Construire des ponts au-delà des frontières
Du Nigeria, Martina Akhir a présenté les projets de l'initiative Building Bridges, visant à préparer les jeunes à répandre l'évangile, à embrasser l'inclusion et à développer des talents à travers l'Afrique. Les retraites pour la guérison spirituelle sont jumelées à des activités qui nourrissent le corps. Ils ont également organisé un concours de chorale, un débat, un quiz et un discours sur l'autonomisation. « Quand nous réunissons les gens au-delà des frontières, dit-elle, nous renforçons toute l'Église. »
La route à travers Agadez : un témoignage de survivant
Peut-être le moment le plus soûl est venu quand Benjamin Edomwonyin, un mécanicien de l'État d'Edo, Nigeria, a raconté son histoire. Loué par des promesses de travail, il a été victime d'un trafic à travers Kano, Agadez en Libye, vendu, revendu et emprisonné aux côtés de personnes de toute l'Afrique de l'Ouest.
Une tentative d'évasion ratée a laissé un prisonnier mort. Benjamin lui-même a été poignardé et laissé dans la douleur pendant des mois avant d'être vendu à nouveau. La liberté n'est venue que lorsqu'une femme a acheté sa libération et lui a donné de l'argent pour rentrer chez elle. « C'est une expérience que je ne prierais plus jamais, dit-il. Son avertissement à la jeunesse était clair: "Évitez ceux qui promettent un faux paradis. S'engager dans des projets significatifs dans votre propre pays."
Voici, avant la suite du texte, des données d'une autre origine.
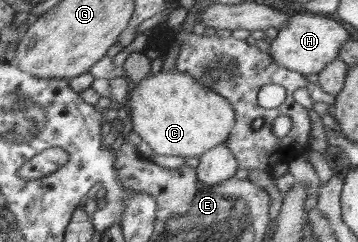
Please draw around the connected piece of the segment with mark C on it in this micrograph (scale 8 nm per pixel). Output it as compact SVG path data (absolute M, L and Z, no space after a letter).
M176 69L158 71L154 75L146 75L129 90L125 106L129 109L132 130L156 155L178 155L178 157L198 157L204 151L218 144L224 144L234 123L232 106L217 93L200 85L190 75L182 75Z

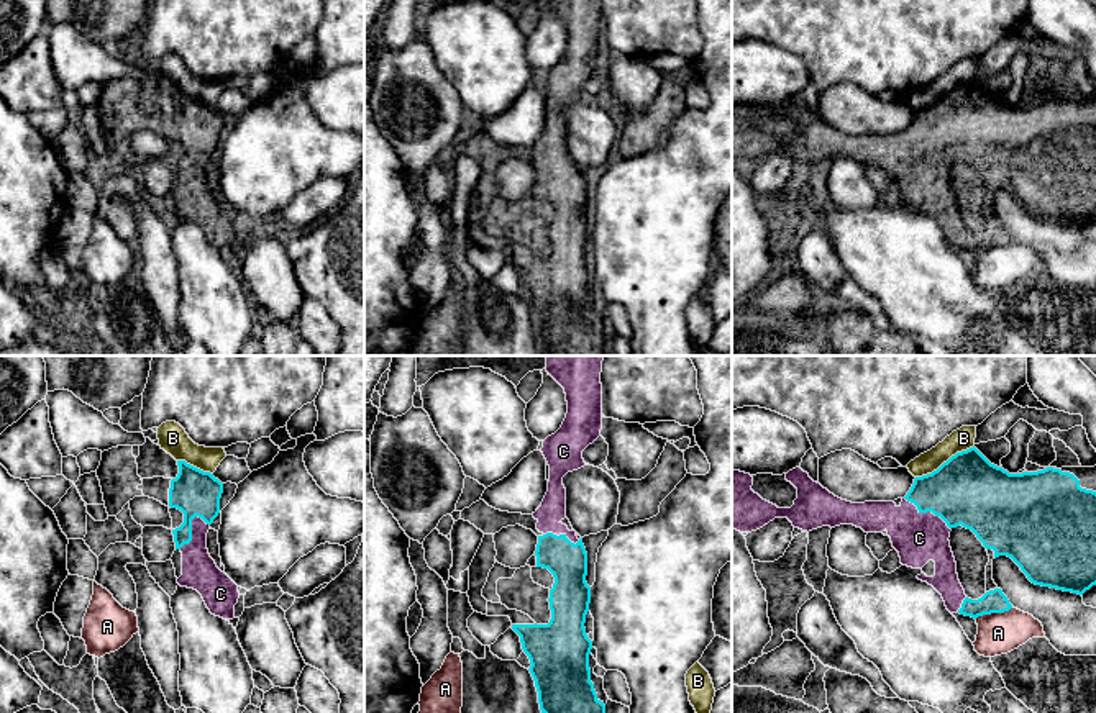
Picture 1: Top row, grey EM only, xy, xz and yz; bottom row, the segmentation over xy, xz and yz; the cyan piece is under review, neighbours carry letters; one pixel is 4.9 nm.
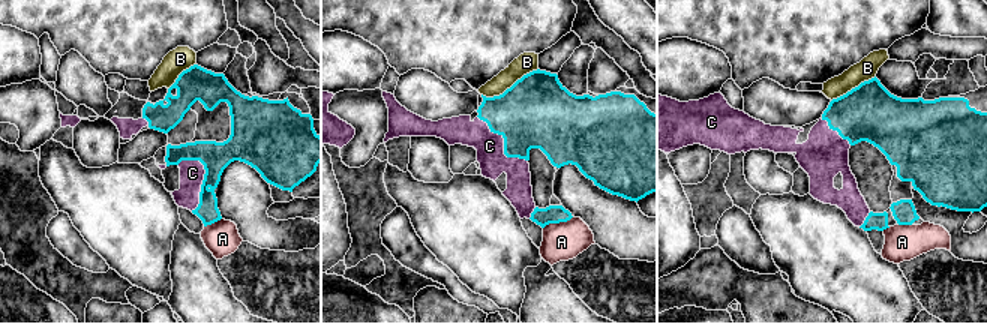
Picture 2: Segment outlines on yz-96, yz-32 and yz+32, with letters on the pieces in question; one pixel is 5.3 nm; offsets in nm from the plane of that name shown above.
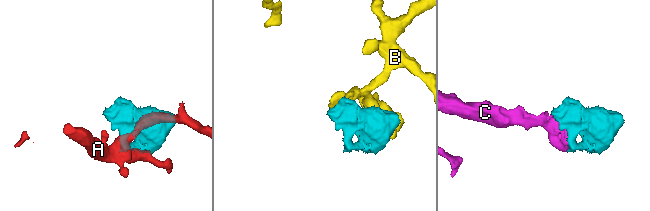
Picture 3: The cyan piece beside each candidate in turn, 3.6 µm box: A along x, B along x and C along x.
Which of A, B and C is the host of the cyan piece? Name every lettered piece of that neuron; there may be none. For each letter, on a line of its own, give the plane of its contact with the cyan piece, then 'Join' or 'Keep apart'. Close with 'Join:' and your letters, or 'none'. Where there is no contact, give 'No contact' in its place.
A: Touches cyan in yz. Keep apart
B: Touches cyan in yz. Keep apart
C: Touches cyan in yz. Join
Join: C

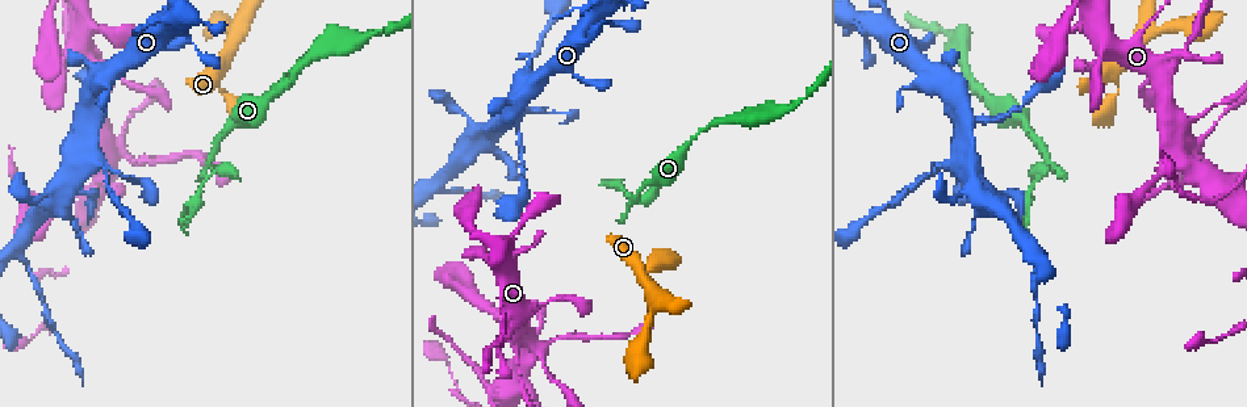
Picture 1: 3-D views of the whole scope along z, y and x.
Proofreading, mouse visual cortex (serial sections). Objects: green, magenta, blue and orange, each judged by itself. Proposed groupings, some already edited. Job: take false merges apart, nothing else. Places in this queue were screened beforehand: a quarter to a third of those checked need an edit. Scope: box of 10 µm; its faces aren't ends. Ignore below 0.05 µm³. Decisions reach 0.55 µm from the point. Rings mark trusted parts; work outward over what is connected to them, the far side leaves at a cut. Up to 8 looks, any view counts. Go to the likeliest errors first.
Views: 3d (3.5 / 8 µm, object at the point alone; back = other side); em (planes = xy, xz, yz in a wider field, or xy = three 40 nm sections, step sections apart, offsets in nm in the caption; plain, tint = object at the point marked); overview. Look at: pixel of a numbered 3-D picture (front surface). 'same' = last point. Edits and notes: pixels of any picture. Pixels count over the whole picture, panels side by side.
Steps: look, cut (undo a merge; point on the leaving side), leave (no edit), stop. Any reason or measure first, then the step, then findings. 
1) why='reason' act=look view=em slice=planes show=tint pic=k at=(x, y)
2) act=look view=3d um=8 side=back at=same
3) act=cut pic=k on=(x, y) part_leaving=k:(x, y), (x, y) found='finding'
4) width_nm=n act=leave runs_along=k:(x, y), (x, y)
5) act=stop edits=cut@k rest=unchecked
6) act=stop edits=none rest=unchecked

why='narrows sharply' act=look view=3d um=8 side=back pic=1 at=(1048, 171)

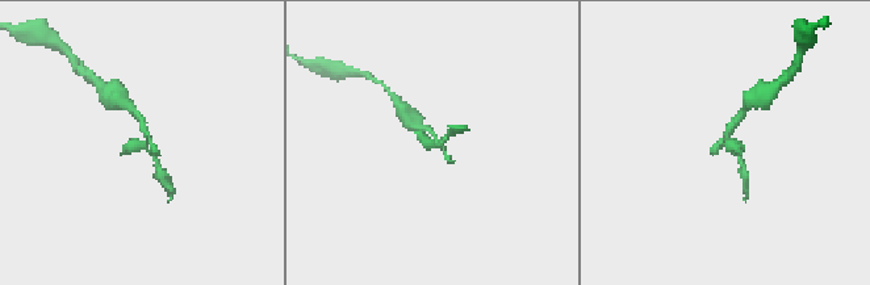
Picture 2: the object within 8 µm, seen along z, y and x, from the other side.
why='closer look' act=look view=3d um=3.5 at=same

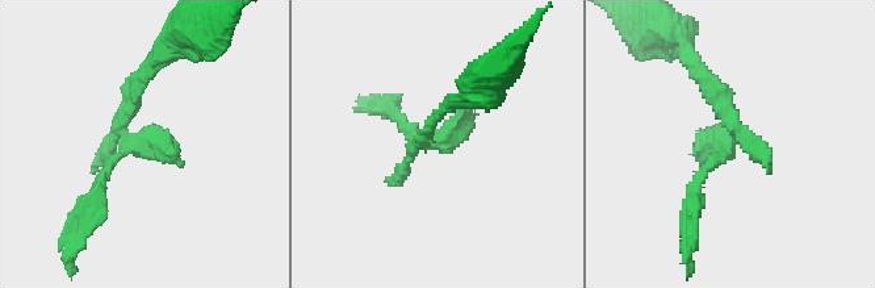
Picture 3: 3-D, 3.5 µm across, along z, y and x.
act=look view=em slice=xy step=5 show=tint pic=3 at=(128, 143)

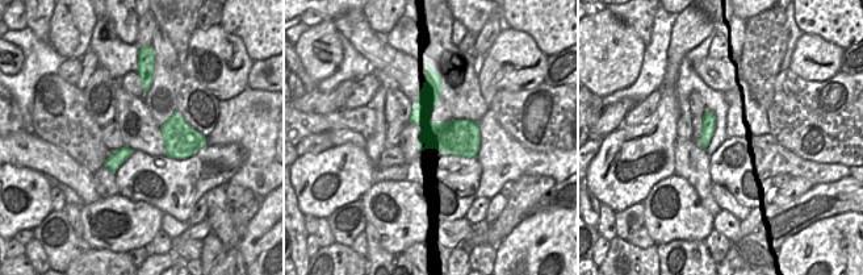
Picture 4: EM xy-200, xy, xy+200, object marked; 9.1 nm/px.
act=leave found='one cell here'

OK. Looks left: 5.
act=look view=3d um=8 pic=1 at=(493, 346)

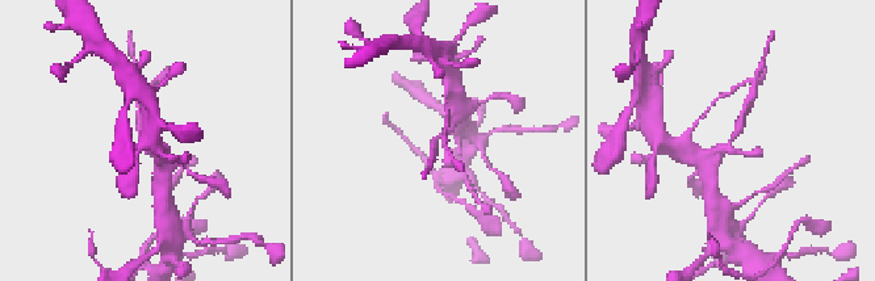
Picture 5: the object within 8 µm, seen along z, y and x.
why='zoom in' act=look view=3d um=3.5 side=back at=same

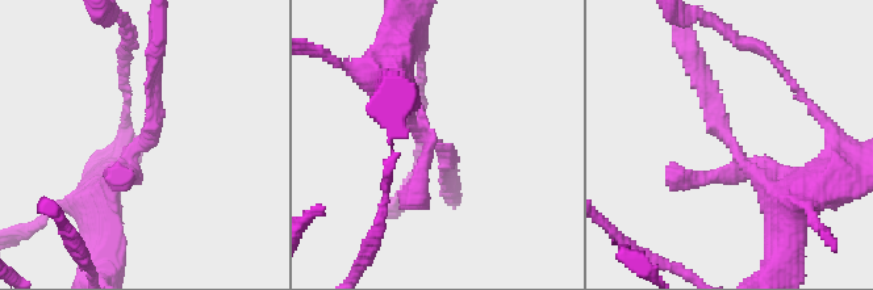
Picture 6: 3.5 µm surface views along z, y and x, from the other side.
why='shape alone is not enough' act=look view=em slice=planes show=tint pic=6 at=(731, 143)

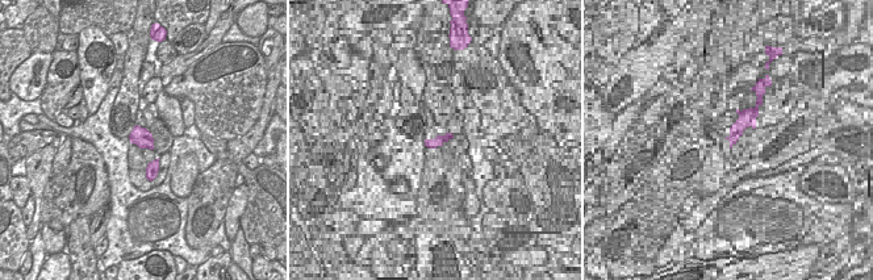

De la sensibilisation à la transformation
Le Congrès a affirmé que mettre fin à la traite exige plus que de l'information; il faut la transformer. En mélangeant éducation, mobilisation de la foi, fierté culturelle et engagement populaire, les jeunes catholiques créent un modèle holistique de résistance.
« Il s'agit de restaurer l'espoir, non seulement de mettre fin à l'exploitation », conclut un délégué.
La voie à suivre
Au terme de la session, les délégués se sont engagés à ramener la mission dans leur pays. La lutte nécessitera un plaidoyer, un soutien aux survivants, des programmes de prévention et surtout une unité.
Les mots de Lucien restèrent : Si nous marchons ensemble, nous pouvons transformer les obstacles en opportunités.